Libstar banks on new food products
The company's share price jumps 10.28% to R7.83, its highest one-day increase since listing in May last year
Consumer goods manufacturer and distributor Libstar, whose brands include Lancewood cheese and Denny Mushrooms, says it adjusted to the slowdown in consumer spending by launching hundreds of new food products.
Like other consumer-focused businesses, Libstar, which also supplies chicken and beef products to McDonald’s, has had to cope with SA consumers having less money in their pockets as fuel price hikes, an interest rate increase and below-inflation wage increases weigh on disposable income.
Libstar hopes that by partnering with retailers and producing a wider range of goods under their in-house branding, it could win over cash-strapped customers looking to get more value for their money.
The group, which makes a wide range of goods under private labels for leading retailers such as Shoprite, Woolworths, Spar and Pick n Pay, launched 387 new products in the year-to-end-December.
This helped boost revenue by 12.5% to R9.89bn.
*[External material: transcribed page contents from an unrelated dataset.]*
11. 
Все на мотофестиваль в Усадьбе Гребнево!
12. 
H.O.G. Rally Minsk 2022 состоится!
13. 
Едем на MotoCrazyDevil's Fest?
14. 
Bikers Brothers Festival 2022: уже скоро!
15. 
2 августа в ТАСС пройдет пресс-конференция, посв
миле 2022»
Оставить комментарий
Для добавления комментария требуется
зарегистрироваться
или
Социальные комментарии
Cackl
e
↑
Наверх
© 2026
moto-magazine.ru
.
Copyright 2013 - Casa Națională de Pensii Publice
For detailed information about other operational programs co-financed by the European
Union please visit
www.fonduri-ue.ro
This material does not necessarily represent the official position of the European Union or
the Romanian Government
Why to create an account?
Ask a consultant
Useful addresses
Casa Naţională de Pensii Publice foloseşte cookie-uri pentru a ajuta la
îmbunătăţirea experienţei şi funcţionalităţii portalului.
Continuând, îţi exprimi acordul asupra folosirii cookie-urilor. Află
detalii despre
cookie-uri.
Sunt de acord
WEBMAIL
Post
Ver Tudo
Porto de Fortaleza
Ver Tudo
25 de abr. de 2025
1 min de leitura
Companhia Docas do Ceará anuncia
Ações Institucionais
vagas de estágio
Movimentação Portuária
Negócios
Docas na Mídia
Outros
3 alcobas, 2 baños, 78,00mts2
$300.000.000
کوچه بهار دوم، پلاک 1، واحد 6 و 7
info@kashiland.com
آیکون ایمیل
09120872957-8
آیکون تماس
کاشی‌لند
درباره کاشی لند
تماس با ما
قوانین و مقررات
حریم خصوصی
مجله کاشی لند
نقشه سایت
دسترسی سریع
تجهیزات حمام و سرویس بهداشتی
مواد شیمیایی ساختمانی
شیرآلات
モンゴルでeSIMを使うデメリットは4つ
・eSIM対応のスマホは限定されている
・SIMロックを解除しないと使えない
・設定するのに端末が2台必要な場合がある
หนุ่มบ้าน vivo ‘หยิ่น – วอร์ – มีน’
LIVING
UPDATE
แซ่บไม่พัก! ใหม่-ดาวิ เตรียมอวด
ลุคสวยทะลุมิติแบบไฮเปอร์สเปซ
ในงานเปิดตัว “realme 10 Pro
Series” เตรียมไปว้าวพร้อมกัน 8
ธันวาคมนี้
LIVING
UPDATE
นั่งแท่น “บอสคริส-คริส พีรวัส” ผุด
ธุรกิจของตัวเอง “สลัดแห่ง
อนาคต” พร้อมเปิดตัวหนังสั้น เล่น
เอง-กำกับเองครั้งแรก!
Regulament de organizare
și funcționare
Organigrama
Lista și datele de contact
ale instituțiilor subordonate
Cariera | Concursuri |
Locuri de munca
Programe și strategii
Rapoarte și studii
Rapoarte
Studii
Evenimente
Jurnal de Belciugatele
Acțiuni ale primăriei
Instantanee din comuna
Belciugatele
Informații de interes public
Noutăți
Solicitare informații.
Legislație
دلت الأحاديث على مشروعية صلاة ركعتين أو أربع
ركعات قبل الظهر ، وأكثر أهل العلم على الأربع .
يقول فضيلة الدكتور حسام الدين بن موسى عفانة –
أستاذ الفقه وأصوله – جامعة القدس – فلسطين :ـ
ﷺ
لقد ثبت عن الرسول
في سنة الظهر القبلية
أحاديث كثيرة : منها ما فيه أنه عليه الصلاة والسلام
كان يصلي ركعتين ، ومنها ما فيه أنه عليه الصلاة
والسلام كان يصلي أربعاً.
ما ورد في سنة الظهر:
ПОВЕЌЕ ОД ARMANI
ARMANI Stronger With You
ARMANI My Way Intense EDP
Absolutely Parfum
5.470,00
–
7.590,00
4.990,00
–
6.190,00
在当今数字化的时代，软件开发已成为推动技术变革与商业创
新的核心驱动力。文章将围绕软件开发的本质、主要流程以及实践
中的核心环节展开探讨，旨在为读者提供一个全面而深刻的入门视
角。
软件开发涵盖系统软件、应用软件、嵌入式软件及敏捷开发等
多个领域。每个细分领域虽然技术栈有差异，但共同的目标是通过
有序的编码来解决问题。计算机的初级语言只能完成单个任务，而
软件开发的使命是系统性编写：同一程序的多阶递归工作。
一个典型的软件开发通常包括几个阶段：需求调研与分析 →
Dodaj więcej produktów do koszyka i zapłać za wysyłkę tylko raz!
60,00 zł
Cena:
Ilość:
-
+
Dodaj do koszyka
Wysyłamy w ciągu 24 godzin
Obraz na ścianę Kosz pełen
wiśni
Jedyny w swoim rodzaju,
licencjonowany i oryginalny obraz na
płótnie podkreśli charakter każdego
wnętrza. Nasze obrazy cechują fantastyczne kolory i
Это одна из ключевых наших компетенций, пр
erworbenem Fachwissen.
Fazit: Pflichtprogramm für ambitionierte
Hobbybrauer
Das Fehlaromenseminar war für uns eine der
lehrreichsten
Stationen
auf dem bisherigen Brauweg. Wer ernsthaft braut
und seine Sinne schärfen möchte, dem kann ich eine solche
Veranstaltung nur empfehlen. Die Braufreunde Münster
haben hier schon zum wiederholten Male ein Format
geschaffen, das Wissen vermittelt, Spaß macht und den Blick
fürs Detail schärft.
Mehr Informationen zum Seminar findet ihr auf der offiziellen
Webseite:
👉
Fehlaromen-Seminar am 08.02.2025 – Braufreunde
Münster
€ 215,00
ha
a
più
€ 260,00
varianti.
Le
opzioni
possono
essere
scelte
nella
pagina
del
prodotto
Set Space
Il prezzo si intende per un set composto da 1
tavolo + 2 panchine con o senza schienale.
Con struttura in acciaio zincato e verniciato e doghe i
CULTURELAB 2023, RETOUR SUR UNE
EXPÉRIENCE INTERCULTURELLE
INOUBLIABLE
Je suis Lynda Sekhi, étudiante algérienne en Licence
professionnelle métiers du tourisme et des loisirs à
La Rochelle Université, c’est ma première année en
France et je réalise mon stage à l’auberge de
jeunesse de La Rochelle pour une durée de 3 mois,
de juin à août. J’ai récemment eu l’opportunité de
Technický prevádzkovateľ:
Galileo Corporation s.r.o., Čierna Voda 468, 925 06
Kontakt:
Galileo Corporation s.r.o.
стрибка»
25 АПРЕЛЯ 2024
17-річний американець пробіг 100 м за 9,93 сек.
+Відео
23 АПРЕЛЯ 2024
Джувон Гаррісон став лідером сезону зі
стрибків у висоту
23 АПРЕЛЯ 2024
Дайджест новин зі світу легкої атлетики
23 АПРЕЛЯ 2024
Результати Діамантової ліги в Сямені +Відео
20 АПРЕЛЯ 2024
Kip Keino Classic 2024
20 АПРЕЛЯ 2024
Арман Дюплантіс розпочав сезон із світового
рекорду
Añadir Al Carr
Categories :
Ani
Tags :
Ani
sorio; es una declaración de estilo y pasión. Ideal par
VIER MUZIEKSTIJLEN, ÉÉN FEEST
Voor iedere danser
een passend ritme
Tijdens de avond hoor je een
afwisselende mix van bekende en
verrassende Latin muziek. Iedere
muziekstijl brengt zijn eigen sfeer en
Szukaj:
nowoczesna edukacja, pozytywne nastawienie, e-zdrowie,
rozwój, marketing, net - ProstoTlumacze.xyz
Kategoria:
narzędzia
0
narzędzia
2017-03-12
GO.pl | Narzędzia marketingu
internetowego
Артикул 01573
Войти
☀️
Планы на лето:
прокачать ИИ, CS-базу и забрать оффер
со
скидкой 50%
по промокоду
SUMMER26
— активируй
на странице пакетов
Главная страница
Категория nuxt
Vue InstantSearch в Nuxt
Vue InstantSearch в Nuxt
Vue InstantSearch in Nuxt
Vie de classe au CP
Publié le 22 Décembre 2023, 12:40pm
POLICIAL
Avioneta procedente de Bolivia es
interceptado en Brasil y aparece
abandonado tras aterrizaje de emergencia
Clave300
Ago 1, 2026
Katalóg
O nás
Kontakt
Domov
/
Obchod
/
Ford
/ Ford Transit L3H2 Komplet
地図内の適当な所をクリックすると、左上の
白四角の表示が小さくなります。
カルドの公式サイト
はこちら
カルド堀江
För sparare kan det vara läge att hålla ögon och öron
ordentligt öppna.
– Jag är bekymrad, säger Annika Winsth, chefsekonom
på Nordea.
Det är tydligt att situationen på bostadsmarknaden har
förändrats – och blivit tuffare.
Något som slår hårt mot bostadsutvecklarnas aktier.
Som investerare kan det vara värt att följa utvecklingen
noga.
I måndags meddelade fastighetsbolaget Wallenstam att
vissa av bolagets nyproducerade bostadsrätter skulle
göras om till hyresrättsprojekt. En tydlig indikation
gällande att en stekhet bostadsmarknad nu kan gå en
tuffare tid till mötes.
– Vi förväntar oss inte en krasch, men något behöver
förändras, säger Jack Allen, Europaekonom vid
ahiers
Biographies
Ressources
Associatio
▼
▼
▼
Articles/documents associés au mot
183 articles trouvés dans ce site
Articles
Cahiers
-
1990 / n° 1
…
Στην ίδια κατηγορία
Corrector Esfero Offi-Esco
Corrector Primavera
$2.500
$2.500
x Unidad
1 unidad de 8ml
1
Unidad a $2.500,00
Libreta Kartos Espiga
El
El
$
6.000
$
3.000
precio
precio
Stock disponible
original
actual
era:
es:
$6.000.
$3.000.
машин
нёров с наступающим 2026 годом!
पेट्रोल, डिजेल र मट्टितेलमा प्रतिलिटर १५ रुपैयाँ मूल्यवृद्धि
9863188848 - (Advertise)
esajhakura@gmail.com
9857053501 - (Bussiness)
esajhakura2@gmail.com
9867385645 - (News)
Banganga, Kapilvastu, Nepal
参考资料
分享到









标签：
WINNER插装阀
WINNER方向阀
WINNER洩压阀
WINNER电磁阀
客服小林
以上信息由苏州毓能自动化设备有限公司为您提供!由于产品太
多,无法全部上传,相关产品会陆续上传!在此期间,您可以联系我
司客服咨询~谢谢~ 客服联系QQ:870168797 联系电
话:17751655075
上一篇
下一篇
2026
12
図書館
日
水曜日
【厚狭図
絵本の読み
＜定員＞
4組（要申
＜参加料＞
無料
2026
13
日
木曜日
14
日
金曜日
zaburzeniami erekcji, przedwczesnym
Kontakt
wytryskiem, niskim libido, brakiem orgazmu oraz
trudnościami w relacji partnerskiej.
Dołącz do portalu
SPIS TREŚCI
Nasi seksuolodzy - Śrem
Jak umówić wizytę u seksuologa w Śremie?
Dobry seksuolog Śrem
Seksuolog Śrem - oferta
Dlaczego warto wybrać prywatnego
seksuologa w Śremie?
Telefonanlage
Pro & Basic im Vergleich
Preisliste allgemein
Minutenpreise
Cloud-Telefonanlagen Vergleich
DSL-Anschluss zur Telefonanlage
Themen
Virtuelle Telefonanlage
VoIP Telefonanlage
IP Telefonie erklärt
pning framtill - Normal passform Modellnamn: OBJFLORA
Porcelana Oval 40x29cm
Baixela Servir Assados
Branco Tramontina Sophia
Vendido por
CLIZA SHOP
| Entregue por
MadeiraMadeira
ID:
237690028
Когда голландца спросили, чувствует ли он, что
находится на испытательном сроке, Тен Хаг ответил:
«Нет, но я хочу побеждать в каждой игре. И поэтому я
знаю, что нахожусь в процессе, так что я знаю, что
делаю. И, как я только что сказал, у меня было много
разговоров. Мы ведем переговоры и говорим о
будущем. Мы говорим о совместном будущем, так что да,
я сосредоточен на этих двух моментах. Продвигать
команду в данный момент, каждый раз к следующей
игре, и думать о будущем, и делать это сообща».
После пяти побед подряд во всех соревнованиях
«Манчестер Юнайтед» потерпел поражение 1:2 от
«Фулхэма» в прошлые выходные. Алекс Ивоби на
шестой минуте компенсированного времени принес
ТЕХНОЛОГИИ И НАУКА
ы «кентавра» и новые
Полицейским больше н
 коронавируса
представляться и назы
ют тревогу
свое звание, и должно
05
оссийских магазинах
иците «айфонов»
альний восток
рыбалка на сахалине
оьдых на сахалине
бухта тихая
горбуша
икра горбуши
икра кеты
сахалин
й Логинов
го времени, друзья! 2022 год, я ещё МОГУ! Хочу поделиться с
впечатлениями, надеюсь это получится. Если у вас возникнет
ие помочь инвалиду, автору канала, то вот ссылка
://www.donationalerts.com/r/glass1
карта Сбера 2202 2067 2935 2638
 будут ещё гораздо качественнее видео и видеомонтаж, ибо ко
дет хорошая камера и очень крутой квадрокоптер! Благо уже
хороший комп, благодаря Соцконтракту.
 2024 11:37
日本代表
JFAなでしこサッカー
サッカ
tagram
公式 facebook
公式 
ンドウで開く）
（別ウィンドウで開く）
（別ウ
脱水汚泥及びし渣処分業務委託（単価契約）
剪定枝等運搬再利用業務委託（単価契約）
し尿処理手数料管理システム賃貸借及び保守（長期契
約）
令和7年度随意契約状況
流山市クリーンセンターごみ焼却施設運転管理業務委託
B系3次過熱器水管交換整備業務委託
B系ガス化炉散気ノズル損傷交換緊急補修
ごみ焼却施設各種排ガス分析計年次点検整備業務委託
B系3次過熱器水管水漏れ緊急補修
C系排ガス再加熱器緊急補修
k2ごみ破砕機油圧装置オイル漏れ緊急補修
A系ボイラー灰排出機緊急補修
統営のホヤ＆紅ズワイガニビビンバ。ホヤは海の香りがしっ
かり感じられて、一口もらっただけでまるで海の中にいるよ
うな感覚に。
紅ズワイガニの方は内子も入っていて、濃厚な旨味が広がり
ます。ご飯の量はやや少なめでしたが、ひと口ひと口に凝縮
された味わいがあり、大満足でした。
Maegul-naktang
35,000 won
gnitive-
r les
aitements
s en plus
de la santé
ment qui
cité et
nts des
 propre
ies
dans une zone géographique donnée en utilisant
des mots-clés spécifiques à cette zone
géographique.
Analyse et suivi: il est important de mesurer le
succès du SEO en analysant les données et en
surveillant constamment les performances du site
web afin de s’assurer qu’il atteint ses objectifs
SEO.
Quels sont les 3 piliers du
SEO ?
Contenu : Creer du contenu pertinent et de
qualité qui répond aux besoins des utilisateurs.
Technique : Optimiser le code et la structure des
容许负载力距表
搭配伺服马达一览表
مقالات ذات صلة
Libstar CFO Robin Smith said given the pressure consumers were under, the group “was quite pleased with its performance”.
The market also liked the numbers, with the share price jumping 10.28% to R7.83, its highest one-day increase since listing in May last year.
Libstar CEO Andries van Rensburg said South Africans were generally open to trying out something different and his group was looking to tap into this mindset. “Shoppers are fickle. They want variety. They want newness.”
He said this openness to variety could be seen in the popularity of many of the group’s new products, like its recently released range of Lancewood yoghurts.
The group couldn’t say how many new products it planned to launch in 2019, as many of them would be created in partnership with the retailers. Van Rensburg said one of its new products would be manufactured at its recently commissioned par-bake specialty bread facility. The facility would partially bake bread, which would then be transported to about 400 Woolworths stores, where it would be baked to completion.
Van Rensburg said besides launching new food items, the company was also adapting to the difficult market by trying to control costs. It has put in place a new IT platform which made it easier to measure costs and improve logistics.
However, despite the increase in revenue, operating profit was down 3.5% to R574.9m, while after-tax profit was up 1.2% to R235.7m. The group declared a dividend of 22c per share.
It used R1.1bn from its initial public offering, which raised R1.5bn in 2018, to pay off loans. Its net debt fell from nearly R1.9bn at the end of 2017 to R1.17bn in 2018, while cash on hand improved from R351m to R829m a year later.